Of course, the only concern about gasoline is the hydrocarbon emissions it produces. Scientists overwhelming believe that hydrocarbon emissions are responsible for the global warming crisis facing our world. It is also believed that people are getting sicker from breathing in the carbon-filled air too. That is why alternative fuel sources have been invented which are more environmentally friendly.
2) Diesel Fuel
Commercial vehicles or any type of transport vehicle will need diesel fuel. It is a non-renewable fuel source just like gasoline is. However, diesel fuel produces fewer hydrocarbon emissions and increases fuel efficiency by up to 30%. That is why diesel-powered vehicles have better longevity than traditional gasoline-powered vehicles. On the downside, diesel fuel generates excessive amounts of nitrous oxide and organic compounds, which contributes to the formation of smog.
3) Compressed Natural Gas
Compressed natural gas is compatible with certain diesel engines and gasoline engines which have been specially converted to accept it.
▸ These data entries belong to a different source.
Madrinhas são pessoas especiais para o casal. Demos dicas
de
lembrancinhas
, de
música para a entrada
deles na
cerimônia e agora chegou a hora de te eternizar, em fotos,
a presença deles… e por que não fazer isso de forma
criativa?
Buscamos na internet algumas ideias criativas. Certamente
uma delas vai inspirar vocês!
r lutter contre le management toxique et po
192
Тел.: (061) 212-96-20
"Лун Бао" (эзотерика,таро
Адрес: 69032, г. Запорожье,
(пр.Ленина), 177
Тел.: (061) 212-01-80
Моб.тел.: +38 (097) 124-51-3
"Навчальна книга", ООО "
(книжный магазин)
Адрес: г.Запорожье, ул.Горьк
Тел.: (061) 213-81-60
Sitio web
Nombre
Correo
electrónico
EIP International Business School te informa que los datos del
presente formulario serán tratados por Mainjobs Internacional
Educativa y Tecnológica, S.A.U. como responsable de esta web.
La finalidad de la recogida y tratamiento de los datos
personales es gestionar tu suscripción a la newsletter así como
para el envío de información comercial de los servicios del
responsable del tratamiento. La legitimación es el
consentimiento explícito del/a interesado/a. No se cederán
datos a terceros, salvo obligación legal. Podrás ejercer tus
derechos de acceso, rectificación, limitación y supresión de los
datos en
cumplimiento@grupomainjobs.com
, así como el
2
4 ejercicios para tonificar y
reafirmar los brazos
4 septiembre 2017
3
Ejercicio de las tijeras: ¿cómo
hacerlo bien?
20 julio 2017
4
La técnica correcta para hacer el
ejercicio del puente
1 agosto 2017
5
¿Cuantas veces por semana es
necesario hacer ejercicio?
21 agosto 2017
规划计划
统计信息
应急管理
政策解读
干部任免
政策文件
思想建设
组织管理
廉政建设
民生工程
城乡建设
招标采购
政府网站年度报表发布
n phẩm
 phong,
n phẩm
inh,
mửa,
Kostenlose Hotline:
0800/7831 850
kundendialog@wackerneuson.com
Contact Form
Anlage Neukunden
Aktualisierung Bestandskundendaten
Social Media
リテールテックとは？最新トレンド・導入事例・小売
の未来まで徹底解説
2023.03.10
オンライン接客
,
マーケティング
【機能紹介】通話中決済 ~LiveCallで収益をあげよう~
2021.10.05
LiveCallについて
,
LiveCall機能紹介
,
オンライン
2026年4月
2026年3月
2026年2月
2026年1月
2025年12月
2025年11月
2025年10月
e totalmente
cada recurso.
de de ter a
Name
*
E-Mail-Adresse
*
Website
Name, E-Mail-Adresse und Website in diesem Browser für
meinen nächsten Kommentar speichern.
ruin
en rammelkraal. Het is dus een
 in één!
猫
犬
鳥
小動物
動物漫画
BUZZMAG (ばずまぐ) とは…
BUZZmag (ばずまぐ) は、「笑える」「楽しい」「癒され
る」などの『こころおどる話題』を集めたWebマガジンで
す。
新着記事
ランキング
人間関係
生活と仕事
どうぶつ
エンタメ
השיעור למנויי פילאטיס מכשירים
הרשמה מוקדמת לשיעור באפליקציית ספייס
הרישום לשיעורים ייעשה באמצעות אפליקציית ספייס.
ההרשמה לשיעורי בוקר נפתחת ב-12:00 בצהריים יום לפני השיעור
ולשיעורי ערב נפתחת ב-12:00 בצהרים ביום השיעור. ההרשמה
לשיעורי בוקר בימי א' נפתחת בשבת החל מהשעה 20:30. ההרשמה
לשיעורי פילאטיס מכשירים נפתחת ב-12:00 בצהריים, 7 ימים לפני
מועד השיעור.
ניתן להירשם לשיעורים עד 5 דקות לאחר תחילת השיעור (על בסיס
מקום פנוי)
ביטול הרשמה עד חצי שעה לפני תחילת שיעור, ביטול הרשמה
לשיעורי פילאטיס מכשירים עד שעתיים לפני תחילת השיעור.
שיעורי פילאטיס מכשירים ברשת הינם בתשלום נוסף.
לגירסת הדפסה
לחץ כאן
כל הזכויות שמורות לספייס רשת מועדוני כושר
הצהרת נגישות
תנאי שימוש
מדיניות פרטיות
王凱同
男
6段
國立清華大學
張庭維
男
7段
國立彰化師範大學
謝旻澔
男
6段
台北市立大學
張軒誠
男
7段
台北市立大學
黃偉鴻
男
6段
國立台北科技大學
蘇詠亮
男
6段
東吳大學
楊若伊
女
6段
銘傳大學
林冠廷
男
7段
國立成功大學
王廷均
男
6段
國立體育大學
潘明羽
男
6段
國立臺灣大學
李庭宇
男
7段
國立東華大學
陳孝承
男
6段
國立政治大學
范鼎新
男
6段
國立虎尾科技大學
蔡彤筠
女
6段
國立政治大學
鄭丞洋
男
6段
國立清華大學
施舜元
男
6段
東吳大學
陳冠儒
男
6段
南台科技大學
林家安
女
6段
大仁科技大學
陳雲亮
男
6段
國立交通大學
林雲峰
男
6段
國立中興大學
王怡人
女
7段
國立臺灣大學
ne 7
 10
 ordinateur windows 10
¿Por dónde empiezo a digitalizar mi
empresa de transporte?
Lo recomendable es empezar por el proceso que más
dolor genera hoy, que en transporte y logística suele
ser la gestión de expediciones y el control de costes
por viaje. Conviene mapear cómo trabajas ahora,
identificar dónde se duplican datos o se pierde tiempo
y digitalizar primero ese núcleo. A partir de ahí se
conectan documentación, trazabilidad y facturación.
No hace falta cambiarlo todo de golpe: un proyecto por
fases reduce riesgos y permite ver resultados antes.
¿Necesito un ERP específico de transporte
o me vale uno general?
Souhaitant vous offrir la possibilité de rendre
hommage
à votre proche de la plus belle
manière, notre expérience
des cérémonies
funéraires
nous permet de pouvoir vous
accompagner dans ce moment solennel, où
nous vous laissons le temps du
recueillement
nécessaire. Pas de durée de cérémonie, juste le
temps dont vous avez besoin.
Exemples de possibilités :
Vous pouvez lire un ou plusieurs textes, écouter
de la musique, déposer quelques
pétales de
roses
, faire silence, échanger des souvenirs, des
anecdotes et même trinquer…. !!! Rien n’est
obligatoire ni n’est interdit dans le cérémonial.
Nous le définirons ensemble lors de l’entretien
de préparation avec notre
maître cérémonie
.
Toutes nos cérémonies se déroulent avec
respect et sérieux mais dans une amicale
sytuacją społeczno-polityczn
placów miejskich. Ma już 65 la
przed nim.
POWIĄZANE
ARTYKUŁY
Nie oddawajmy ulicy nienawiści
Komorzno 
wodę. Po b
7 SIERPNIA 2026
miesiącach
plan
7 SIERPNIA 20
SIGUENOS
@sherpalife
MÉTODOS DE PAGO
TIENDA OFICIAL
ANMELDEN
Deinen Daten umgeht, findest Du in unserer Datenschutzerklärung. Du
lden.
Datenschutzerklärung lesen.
The benefit of compressed natural gas is that it is non-corrosive, transparent, and odorless. It comes in either gas form or liquid form too. If you can get a compressed natural gas fuel system fitted into your vehicle, then your engine will produce 80% fewer hydrocarbon emissions than a vehicle which needs regular gasoline. Unfortunately, compressed natural gas is only available in select locations, mostly in California.
4) Liquefied Petroleum
Liquefied petroleum, aka propane, is a cleaner alternative fuel option to regular gasoline. However, the vehicle’s engine must be converted to accept propane. A lot of hybrid vehicles in Great Britain run on propane fuel, but not so much in the United States. When propane is burned, there are not too many toxins or smog produced. Propane is even cheaper than diesel or gasoline.
Biodiesel is a more natural version of regular diesel. Biodiesel is made from natural food ingredients like palm oil, rapeseed, sugar beet, and olive oil. This fuel does not produce nearly as many hydrocarbons as regular diesel or gasoline because it burns so cleanly. You just need a special biodiesel engine which can run on this type of fuel.
Ethanol is another natural fuel alternative to diesel and gasoline. It is manufactured by converting natural products like barley, corn, and sugar cane into fuel. Ethanol is particularly popular because it can be used in traditional gasoline engines without requiring any special fuel system additions, modifications or upgrades. Some gasoline engines can handle 100% ethanol fuel, while others need a mixture of gasoline and ethanol. Even if the fuel is 10% ethanol, it is supposed to help make your vehicle more fuel efficient and less polluting to the environment.